When the volcano finally struck, the villa was undergoing extensive remodelling, having apparently not yet recovered from an earlier catastrophe for which there is other evidence, both archaeological and literary: an earthquake in A.D. 62. The master’s quarters were found empty of their contents, as though after the earthquake he had moved out altogether, and sold his elegant furniture at auction. A stamp reveals the name of the new owner: Lucius Istacidius Zosimus. Istacidius is a noble Samnite (Oscan) name; Zosimus is Creek. The inference is that the new owner was a freedman of the former master, who bought up the property and turned the entire establishment into a farmhouse. Evidence of the tasteless change from elegance to stark practicality was found everywhere: piles of mortar, columns and architraves taken down and stored, rooms closed off, an ugly new wall run straight across one of the most tasteful rooms in the master’s quarters (6), a heap of onions piled on a mosaic floor in an alcoved master bedroom, farm tools in the graceful southwest sunroom (9). The apsidal room (25) was apparently destined to become a shrine to the Emperor. In it the statue of Augustus’ consort, the Empress Livia, in painted marble with the head inserted in a second-hand torso (which was found [[Fig. 8.9]] propped against the peristyle wall) was apparently to be set up.
Fig. 8.8 Pompeii, Villa of the Mysteries, reconstruction.
(A. Maiuri, op. cit., p. 56)
Fig. 8.9 Pompeii, Villa of the Mysteries, Statue of Livia, as found.
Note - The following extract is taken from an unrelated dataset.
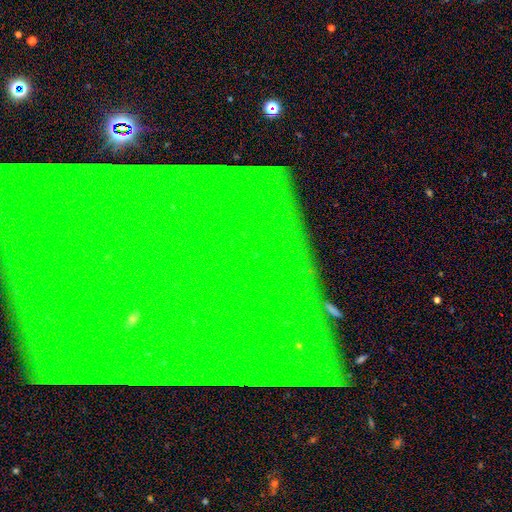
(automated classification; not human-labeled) This is clearly a star or artifact rather than a galaxy (83%).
(A. Maiuri, op. cit., p. 227)
On the rustic side of the villa, business was going on as usual. The winepress ([Fig. 8.10]) was ready for use in the coming vintage; rough wine was ready in large amphorae protected by woven straw like a modern fiascone of Chianti or Vesuvio. Farm tools (picks, hoe, shovel, hammer, pruning hooks) were found hanging in a room (32) beside the vestibule. The porter was on duty. He was found dead in his dark little room (35), on his finger a cheap iron ring set with an engraved carnelian, by his side the five bronze coins which may have been his life savings. He must have heard the dying screams of the adolescent girl whose skeleton was found in the vestibule nearby. Three women were crushed in the rustic quarters (55) when the roof fell in. The excavators found their disordered skeletons, their gold rings and bracelets, a necklace of gold and glass paste beads, and, lying nearby, ten silver coins. In the cryptoporticus were found the bodies of four men, with wine or water jugs by their side. They had hoped the sturdy vaults would hold, and they did, but the mephitic fumes proved deadly. (Altogether, it is calculated that Vesuvius claimed 2,000 victims in Pompeii.) The nine wretched cadavers in the Villa of the Mysteries were the last inhabitants of a mansion which in its day had been one of the most elegant in all Italy.
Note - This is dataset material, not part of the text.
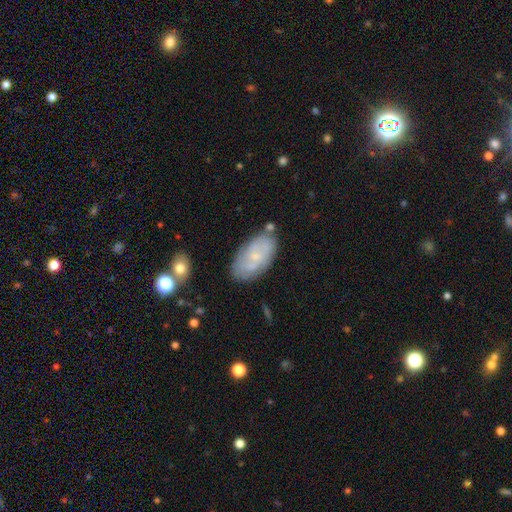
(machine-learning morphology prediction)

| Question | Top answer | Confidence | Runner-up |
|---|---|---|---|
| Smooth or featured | featured or disk | 52% | smooth (41%) |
Though space does not permit a detailed account of the fascinating things Herculaneum has to tell us, the subject of suburban villas cannot be left without mentioning a famous one there, still not fully explored, where in 1752 were found, in a narrow room with cupboards, a vast number of what were at first taken for charred billets of wood. Later, traces of writing were found on them: they turned out to be papyri, a whole library of 1800 rolls. A machine invented to unroll them ruined more scrolls than it unwound, but finally, by 1806, ninety-six were deciphered. They proved to be works of an Epicurean philosopher named Philodemus, to whose patron Lucius Calpurnius Piso (father of Caesar’s wife Calpurnia) and his descendants the villa may have belonged. It had a gracious peristyle, gardens, fishponds, and a belvedere overlooking the sea at the end of a long graveled walk. In the garden was found a whole gallery of sculpture in bronze and marble, now included among the most famous pieces in the National Museum in Naples. Here a cultured Roman patrician could combine in the ideal Epicurean way the calm contemplation of the beauties of nature and of art with the philosophic study of the atomic structure of the universe.